Corrected entry: In many scenes of the interior of the original aeroplane, in Flight of the Phoenix, up to three fire extinguishers can be seen. These are red fire extinguishers and would therefore have contained water. One of the main issues in the film is the lack of water; it seems strange that no one takes advantage of this source of water.
Corrected entry: When attempting to start the engine of the rebuilt plane, the propeller simply rolls to a lazy stop instead of a "lumpy" kind of stop then rocking back and forth a little like in a real aeroplance engine.

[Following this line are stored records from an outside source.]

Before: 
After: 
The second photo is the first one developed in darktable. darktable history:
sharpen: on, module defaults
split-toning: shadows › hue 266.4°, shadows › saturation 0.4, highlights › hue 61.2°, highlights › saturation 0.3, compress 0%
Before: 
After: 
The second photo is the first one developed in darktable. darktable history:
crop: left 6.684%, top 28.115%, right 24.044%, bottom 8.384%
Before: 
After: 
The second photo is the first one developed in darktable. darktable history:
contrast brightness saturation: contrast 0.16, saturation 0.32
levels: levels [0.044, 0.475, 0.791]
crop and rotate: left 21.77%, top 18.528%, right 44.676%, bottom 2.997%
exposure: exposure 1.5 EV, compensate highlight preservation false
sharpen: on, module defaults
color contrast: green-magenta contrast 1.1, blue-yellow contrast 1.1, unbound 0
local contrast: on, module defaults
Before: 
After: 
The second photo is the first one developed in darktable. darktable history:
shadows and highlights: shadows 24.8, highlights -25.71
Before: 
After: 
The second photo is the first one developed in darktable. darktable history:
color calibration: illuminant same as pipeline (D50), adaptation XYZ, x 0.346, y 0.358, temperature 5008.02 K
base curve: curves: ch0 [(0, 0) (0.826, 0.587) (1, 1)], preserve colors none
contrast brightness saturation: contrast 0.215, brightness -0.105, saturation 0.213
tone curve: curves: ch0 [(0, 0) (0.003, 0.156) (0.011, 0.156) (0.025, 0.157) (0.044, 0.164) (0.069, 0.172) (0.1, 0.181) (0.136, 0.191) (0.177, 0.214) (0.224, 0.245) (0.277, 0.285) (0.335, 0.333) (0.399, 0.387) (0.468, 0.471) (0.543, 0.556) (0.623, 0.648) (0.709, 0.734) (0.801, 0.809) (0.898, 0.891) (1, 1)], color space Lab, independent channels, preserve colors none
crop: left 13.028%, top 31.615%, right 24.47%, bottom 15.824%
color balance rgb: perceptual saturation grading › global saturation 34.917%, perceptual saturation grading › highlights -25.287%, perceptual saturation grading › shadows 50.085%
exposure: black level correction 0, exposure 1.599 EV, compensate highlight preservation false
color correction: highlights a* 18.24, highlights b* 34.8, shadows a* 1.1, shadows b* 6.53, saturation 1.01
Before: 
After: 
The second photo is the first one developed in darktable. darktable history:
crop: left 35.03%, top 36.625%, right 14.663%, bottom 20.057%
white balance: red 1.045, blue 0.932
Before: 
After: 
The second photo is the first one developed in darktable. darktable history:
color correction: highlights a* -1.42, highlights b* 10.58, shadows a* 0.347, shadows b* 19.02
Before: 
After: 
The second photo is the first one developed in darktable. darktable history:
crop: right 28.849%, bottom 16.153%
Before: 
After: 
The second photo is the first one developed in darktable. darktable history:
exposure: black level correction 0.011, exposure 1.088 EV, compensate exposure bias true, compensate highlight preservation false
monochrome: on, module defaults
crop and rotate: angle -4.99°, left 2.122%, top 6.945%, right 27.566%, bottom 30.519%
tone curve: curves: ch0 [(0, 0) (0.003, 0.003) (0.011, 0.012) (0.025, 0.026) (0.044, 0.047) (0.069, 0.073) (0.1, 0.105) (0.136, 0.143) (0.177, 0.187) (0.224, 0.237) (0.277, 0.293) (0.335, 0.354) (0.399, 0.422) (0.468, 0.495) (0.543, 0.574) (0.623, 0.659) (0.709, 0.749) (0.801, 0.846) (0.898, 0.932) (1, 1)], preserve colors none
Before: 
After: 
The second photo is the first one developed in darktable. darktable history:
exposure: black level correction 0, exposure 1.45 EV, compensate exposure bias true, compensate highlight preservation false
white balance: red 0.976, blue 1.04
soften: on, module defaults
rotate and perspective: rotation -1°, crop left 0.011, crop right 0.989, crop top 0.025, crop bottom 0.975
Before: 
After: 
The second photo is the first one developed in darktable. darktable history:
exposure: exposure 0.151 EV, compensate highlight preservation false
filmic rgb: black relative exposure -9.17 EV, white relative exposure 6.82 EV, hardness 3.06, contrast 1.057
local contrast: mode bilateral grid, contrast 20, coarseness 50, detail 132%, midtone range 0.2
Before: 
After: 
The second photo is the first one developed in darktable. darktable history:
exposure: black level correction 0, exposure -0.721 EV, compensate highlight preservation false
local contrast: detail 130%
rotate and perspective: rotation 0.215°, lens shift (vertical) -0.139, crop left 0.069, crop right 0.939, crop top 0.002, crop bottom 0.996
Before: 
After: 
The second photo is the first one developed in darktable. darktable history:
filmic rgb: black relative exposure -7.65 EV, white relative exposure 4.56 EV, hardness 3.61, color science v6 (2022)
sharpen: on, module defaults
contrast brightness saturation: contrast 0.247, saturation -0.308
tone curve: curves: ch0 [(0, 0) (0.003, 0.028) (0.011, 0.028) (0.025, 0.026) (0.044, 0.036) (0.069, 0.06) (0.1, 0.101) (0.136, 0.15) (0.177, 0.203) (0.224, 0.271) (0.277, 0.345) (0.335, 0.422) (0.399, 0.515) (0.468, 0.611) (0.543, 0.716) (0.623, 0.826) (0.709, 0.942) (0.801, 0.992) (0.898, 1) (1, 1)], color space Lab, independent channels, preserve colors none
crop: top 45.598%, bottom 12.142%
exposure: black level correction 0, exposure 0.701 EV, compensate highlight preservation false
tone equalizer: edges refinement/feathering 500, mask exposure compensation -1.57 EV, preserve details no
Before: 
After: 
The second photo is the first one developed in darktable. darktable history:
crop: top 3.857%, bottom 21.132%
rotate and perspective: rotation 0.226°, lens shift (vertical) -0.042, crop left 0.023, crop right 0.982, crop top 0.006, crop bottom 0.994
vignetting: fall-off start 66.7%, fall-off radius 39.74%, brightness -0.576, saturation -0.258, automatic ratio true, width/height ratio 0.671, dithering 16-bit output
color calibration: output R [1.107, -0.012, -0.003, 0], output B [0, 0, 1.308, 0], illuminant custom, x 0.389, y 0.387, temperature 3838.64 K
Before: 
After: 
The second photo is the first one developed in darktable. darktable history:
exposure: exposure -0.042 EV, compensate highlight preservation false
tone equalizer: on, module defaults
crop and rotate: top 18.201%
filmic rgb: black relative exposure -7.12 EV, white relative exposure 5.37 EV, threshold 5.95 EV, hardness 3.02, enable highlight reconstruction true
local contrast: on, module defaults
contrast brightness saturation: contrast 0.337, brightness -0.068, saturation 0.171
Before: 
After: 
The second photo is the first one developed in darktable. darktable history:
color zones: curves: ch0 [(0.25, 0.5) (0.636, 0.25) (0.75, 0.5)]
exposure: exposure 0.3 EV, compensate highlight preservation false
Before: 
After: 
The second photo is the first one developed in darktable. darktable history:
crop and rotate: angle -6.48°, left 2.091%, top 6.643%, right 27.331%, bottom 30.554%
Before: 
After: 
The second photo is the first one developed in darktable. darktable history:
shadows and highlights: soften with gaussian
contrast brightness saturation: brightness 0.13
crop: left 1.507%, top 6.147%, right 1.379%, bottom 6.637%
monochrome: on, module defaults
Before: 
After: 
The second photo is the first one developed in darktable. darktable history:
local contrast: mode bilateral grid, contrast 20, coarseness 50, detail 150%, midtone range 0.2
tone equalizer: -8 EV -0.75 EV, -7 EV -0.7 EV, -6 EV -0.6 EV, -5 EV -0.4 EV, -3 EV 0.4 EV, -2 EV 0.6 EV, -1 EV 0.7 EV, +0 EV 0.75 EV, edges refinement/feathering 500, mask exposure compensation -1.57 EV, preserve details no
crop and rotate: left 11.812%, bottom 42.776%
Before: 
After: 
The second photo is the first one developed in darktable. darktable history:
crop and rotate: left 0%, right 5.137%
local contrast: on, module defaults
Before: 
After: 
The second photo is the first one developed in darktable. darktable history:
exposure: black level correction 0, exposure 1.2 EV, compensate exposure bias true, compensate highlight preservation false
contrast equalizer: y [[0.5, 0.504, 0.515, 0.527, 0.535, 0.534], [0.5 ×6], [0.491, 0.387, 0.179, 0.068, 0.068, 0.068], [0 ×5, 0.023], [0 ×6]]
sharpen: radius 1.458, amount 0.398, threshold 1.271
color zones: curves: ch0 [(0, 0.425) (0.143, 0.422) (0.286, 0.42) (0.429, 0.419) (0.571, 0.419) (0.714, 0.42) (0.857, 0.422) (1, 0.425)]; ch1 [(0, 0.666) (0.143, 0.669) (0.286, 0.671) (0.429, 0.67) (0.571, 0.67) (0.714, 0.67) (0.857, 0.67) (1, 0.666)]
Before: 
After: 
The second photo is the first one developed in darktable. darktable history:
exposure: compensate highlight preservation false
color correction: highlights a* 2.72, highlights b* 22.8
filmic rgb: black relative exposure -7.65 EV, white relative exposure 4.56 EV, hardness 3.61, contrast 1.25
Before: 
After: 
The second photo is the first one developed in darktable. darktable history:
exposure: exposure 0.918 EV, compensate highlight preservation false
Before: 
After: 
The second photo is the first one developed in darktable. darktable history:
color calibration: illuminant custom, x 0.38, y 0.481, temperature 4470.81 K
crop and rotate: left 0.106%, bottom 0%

Corrected entry: In the scene where the Phoenix is finally taking off you can see wheels mounted in the skis, even though it was established earlier in the film that the only way to build take-off and landing gear for the plane was with sand skis.
Corrected entry: Unfortunately the whole premise of this film is flawed. You can't cut a twin engined aeroplane up and make a single-engined one out of the pieces. The torque from the second engine prevents the first from flipping the whole aircraft over, as there is no 'axis' through which to rotate. (If one engine fails, the torque from the first can become a big problem.) Without this compensating effect the Phoenix would simply flip upside down and crash as soon as the undercarriage left the ground. Single engined aircraft like the Mustang or the Spitfire have carefully weighted wings to balance the torque of the engine in flight - twin engined aircraft like the Fairchild C82 in this film have no such requirements. The stripped down, rebuilt 'Phoenix' would have no such protection and would roll as soon as it took off.